Stored dataset items
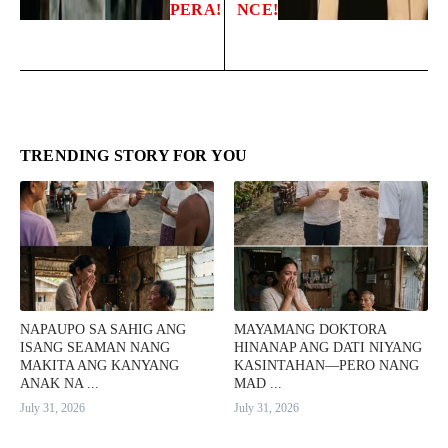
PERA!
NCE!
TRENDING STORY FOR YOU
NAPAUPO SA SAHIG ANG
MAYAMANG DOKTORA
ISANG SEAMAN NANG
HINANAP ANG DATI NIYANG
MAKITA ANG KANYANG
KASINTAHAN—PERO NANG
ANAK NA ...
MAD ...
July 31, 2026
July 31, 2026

---

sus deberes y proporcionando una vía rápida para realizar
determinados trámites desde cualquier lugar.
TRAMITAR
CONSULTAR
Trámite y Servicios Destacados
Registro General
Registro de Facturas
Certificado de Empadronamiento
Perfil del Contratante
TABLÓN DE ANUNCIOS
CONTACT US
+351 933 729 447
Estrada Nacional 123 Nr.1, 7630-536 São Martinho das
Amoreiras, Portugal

* * *

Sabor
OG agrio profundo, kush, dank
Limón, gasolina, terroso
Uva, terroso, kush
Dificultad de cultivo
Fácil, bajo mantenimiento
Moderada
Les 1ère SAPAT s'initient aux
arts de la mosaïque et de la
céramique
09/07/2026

TASK OBJECTIVE
Across the records above, count the lines holding "terroso" and reply with that number alone.

SOLVED PROBLEM
2